A Zermatt, le 12 août, nous assistons, entourés de touristes japonais et chinois ravis, au quarante-quatrième Festival folklorique. Nous savons bien que les prétendus intellectuels haïssent le folklore, même si les publicitaires le tolèrent de mieux en mieux sous sa forme dite «ethno» et communautariste, comme si les Suisses n’étaient chez eux, dans le meilleur des cas, qu’une tribu parmi les autres.

Dans l’étroite rue principale de la cité valaisanne, pas aussi défigurée que se l’imaginent les «fans» de Franz Weber, défilent les sonneurs de cloche, les joueurs de cor des Alpes, les chasseurs, les fifres et les tambours, les fanfares, les «Jodlergruppen», les amateurs de chiens («Euseri Bernhardiner»), les lanceurs de drapeaux du Haut-Valais et évidemment les «Trachtenvereine» de Brigue, Viège, Ennetbürgen (Nidwald), Küssnacht am Rigi, Randa, Reckingen, et de beaucoup d’autres villages.

Même la colonie portugaise, présente en force dans l’hôtellerie et la construction, est de la fête.

Le folklore vivant n’est pas l’apanage des vieillards. Nous voyons aussi de jeunes couples et des adolescents en train de danser. Les petites filles, ressemblant à celles qu’a peintes Anker, nous émeuvent, leurs mèches blondes émergeant des coiffes presque carrées du Haut-Valais, blanches ou noires avec des dorures, munies d’une poche pour ranger le chignon. L’impression nostalgique de voir les dernières petites têtes blondes nous gagne.

Exactement au centre du cortège, en quelque sorte à la place d’honneur, apparaissent, ô surprise, les Milices Vaudoises au complet: tambours, grenadiers, mousquetaires, chasseurs à cheval, cuisine tractée. Elles remportent un franc succès à l’applaudimètre, notamment auprès des Asiatiques. Les étendards vaudois flammés, précédés par celui de la Confédération, nous touchent au coeur. C’est ce lien militaire qui nous rattache à la Suisse, mais pas seulement. Avouons notre inclination pour ces petits peuples montagnards de l’«Urschwiiz», de l’«Innerschwiiz», ces Emmentalois, Oberlandais, Hauts-Valaisans ou Uranais, et même ces cornistes gruériens, qui ne renient pas leur passé et qui, comme les lutteurs des fêtes fédérales, nous font participer à ce que la Suisse a de fort, à ces rochers, cette neige, ces cours d’eau tumultueux, à ce monde pierreux et primitif dont nous ressentons le besoin.
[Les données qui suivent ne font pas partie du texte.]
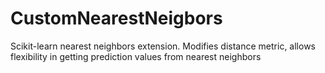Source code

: # CustomNearestNeigbors
Scikit-learn nearest neighbors extension. Modifies distance metric, allows flexibility in getting prediction values from nearest neighbors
L’urbanité n’est pourtant pas absente, représentée par des groupes vaudois (La «Montreusienne» et le «Narcisse») ou sédunois («Sion d’autrefois»).

Ce sentiment d’appartenance à la Suisse, acquis au service militaire, nous l’avions déjà éprouvé en visitant il y a des années la prairie du Grütli. L’hôtelier de Seelisberg qui nous hébergeait était étonné et content d’avoir des clients vaudois car il était certain que les romands, après le vote sur l’EEE, détestaient les Uranais.

De retour à Aubonne, nous sommes interpellé par un ancien chauffeur de bus scolaire:

– Alors Monsieur Perrin, vous avez aimé les Milices?

– Oh oui, énormément! Pourquoi cette question? Vous étiez aussi à Zermatt dimanche?

– C’est que moi, des Milices Vaudoises, j’en fais partie et je vous ai vu sur le trottoir!

Nous n’avions pas reconnu le monsieur en question, à cause de son képi et de ses jugulaires.

Il faut qu’un Aubonnois se rende à Zermatt pour apprendre qu’un de ses concitoyens fait partie des Milices! Les voyages en Suisse profonde ne sont pas inutiles.